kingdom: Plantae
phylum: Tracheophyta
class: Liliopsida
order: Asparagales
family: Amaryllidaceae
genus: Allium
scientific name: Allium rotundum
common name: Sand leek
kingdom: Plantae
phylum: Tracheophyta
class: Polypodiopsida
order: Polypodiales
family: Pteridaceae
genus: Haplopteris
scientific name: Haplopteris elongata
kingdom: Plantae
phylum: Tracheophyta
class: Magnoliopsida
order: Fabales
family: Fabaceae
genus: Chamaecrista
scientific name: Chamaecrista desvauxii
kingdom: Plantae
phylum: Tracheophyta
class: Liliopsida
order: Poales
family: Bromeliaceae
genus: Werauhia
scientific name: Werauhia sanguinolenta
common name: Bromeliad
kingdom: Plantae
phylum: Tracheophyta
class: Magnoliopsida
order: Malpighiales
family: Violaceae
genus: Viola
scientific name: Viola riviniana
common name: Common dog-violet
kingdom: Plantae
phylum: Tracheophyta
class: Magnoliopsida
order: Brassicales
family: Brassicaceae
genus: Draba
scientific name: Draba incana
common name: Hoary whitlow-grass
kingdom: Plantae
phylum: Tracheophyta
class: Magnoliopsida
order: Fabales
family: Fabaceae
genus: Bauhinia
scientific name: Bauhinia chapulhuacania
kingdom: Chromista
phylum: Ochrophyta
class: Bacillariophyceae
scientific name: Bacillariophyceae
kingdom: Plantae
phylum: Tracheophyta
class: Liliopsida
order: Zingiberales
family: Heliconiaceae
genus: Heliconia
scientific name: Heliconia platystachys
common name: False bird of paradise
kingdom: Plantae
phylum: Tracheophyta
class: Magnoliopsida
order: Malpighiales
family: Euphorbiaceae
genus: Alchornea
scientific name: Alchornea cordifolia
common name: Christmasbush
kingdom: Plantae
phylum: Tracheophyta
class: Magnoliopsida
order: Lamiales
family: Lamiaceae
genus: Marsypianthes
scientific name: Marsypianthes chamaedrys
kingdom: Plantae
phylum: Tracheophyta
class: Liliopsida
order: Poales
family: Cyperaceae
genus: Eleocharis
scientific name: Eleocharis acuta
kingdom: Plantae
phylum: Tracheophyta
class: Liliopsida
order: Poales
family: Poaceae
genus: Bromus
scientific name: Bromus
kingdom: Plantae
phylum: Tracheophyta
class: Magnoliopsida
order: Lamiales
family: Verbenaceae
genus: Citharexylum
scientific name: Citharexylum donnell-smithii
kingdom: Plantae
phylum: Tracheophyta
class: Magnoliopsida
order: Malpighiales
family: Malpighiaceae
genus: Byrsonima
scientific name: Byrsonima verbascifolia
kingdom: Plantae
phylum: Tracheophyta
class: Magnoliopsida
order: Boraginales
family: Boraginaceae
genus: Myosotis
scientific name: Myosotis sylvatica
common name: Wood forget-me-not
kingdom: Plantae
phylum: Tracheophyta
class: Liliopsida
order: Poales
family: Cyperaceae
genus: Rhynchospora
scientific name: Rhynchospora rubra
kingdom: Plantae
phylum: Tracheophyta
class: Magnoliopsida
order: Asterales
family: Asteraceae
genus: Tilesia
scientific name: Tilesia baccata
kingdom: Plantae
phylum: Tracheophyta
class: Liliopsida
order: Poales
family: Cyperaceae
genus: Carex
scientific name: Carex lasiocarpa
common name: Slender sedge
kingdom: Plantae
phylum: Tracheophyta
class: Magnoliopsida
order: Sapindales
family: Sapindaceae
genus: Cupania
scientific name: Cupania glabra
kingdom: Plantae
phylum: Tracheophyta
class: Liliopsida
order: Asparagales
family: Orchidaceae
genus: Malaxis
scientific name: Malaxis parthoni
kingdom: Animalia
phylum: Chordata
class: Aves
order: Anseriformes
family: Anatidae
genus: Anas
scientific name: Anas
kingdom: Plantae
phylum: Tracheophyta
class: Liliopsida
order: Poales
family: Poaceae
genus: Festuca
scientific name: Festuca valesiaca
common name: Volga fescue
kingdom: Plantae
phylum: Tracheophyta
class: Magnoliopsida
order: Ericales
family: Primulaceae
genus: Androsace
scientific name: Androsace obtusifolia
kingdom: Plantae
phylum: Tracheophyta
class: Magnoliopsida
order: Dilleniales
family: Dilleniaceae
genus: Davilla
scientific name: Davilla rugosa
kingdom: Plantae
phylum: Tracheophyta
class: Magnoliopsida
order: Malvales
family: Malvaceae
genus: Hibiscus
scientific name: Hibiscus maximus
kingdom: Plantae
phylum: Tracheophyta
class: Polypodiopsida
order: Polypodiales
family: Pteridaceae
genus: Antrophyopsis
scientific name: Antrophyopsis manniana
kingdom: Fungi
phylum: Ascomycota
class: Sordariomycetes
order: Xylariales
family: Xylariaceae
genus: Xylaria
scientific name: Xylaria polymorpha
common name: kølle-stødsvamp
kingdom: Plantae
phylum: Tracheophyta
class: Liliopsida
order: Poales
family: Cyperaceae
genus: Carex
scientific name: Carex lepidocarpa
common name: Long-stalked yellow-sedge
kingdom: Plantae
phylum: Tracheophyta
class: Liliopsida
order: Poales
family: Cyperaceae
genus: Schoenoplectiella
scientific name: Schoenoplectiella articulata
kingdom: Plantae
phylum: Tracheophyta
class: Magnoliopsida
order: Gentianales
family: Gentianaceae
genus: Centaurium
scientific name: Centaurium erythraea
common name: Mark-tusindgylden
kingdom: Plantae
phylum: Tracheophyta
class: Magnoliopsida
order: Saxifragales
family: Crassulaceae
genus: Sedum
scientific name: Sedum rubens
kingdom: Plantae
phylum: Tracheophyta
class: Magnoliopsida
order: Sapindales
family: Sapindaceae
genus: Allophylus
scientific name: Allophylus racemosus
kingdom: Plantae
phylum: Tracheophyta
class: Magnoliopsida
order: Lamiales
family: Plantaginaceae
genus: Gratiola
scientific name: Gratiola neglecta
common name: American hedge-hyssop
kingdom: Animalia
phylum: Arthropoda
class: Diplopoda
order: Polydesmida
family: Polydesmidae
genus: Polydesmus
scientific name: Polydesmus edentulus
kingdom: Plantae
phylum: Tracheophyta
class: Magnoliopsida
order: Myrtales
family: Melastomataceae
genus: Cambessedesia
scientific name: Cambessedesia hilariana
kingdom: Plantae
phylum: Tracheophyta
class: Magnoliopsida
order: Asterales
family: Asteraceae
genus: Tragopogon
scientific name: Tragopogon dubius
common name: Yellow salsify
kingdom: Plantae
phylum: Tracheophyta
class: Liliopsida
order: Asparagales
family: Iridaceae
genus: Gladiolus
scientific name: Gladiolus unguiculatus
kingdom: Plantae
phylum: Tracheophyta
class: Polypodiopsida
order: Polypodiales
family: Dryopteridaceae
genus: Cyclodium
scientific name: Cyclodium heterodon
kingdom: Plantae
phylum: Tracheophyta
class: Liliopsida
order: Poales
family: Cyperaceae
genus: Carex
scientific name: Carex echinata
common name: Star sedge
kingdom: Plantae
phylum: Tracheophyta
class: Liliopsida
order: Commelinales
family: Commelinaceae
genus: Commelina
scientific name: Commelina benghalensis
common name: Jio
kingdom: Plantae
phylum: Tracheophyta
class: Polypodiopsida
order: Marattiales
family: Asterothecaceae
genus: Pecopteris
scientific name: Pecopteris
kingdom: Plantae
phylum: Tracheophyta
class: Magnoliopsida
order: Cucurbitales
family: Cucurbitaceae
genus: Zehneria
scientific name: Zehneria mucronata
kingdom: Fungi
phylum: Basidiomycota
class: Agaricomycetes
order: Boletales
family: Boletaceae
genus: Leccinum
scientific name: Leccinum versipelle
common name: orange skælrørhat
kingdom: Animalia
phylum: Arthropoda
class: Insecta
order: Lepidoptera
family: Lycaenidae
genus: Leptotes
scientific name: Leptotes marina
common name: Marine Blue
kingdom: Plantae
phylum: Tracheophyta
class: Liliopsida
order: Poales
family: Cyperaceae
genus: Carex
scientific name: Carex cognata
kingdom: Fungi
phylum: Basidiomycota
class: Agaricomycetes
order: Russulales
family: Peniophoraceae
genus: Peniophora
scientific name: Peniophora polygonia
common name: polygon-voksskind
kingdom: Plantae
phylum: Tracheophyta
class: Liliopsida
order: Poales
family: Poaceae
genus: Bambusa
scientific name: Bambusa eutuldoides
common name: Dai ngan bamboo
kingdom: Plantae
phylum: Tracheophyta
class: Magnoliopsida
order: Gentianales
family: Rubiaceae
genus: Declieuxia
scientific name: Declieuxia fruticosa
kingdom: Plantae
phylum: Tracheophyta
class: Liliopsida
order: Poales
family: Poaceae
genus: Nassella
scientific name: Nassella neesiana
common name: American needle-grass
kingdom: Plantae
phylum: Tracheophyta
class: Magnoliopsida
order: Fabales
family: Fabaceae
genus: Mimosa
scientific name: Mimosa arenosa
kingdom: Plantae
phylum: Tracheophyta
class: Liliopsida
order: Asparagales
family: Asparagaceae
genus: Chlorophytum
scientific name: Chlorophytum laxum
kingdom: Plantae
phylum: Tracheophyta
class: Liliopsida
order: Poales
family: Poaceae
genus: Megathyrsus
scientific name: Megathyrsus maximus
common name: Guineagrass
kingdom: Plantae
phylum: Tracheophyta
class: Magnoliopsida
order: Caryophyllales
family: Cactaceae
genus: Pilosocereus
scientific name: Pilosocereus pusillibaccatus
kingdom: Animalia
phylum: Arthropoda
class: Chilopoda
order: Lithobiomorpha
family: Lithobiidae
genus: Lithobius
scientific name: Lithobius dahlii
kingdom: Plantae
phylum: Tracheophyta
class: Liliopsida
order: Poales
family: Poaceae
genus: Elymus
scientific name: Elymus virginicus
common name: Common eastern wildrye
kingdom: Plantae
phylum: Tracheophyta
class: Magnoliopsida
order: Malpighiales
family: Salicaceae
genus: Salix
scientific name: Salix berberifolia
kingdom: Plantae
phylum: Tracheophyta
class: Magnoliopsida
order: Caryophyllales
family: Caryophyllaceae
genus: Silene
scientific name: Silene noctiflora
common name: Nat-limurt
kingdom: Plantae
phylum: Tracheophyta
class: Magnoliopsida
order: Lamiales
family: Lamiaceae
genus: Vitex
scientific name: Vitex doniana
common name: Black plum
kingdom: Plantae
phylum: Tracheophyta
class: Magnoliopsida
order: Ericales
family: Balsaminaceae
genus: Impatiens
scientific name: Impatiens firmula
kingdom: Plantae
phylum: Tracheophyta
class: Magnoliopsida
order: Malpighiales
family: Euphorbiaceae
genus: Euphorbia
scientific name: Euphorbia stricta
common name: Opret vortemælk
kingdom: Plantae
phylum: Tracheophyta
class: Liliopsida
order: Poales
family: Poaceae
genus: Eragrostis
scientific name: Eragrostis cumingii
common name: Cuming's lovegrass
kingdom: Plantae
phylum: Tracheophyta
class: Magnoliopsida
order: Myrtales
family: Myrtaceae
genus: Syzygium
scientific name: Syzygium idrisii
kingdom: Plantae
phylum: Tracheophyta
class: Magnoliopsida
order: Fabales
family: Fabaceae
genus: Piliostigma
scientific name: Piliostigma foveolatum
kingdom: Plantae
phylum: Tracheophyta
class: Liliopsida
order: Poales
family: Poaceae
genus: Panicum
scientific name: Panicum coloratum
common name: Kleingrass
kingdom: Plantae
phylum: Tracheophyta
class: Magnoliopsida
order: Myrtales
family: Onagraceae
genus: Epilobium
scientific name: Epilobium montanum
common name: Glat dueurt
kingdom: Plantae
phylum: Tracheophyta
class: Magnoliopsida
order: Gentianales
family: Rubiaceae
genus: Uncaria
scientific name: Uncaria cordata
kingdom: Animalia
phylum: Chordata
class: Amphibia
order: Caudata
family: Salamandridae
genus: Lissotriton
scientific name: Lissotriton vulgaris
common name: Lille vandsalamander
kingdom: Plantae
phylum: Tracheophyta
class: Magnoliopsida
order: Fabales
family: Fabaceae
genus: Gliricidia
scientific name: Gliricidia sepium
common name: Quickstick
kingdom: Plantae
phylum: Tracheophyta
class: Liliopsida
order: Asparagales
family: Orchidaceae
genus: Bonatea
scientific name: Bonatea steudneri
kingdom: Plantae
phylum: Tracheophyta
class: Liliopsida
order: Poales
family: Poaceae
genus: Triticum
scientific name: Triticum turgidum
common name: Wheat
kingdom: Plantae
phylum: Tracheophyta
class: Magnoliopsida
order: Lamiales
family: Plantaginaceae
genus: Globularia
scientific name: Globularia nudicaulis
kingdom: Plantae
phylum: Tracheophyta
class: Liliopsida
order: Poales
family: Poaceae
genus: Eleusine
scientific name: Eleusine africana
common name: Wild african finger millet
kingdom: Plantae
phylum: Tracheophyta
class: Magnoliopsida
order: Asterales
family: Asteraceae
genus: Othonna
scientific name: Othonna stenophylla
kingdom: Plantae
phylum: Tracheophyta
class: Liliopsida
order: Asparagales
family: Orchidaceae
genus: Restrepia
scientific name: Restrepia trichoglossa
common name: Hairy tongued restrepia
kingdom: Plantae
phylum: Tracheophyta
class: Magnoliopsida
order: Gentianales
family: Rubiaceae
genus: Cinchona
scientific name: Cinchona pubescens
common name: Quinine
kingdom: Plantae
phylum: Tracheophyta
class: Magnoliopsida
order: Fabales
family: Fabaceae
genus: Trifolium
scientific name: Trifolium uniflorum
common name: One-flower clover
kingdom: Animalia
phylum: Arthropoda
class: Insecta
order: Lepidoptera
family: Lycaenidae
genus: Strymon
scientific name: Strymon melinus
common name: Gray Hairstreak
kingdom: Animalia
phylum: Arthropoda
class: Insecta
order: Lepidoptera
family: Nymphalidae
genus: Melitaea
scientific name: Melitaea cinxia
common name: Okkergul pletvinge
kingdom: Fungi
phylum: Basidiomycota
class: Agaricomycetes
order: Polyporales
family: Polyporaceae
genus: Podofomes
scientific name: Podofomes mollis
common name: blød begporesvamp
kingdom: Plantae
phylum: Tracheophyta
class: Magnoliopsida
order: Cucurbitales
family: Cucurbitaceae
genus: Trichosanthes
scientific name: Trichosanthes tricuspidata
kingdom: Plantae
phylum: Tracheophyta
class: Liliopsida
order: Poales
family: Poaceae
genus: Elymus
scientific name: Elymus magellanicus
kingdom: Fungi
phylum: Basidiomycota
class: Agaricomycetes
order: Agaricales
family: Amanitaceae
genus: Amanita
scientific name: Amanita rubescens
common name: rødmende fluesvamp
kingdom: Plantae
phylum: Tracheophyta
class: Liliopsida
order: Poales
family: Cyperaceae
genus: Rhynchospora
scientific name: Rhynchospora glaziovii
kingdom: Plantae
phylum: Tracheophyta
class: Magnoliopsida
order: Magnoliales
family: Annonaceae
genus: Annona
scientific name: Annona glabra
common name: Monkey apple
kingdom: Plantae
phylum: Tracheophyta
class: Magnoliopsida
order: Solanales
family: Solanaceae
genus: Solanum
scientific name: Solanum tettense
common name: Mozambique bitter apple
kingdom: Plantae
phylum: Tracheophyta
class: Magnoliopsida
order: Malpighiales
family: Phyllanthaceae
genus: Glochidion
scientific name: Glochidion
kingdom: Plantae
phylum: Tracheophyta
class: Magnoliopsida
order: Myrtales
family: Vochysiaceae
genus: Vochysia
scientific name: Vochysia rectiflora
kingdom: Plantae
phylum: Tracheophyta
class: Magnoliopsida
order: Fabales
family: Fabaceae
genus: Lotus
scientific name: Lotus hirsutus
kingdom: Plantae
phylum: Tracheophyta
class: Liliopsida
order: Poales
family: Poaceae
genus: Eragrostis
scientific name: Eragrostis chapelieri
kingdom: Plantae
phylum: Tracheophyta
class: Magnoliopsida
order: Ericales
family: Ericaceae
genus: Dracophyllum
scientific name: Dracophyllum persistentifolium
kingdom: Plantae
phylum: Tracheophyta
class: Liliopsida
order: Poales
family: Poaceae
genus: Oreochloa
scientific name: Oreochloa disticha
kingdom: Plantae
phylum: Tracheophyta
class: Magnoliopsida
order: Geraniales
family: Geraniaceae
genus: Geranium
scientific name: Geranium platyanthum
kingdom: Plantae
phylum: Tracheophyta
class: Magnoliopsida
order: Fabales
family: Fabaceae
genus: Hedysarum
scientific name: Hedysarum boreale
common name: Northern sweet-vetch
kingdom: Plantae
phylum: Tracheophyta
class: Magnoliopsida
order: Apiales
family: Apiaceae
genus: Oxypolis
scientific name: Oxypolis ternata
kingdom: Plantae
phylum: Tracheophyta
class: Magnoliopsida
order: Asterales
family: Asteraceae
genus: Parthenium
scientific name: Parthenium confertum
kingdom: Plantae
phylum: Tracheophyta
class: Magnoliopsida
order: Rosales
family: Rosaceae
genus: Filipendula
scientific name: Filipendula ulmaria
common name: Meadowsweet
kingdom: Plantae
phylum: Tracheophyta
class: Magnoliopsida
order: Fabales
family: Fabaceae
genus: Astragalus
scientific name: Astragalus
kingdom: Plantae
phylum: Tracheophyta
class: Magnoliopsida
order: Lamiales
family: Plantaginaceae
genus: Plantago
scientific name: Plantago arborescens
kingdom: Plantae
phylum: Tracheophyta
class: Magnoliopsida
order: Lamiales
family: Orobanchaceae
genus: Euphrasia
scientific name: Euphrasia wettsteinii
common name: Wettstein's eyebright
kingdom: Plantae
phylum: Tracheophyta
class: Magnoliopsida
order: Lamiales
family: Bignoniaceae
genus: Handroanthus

◆ What to work on:
Swap "kingdom" for "realm" in the records starting at the line that contains "family: Solanaceae" and ending at the line that contains "scientific name: Glochidion". Give back only those lines, with everything else left unchanged.

◆ Task response:
family: Solanaceae
genus: Solanum
scientific name: Solanum tettense
common name: Mozambique bitter apple
realm: Plantae
phylum: Tracheophyta
class: Magnoliopsida
order: Malpighiales
family: Phyllanthaceae
genus: Glochidion
scientific name: Glochidion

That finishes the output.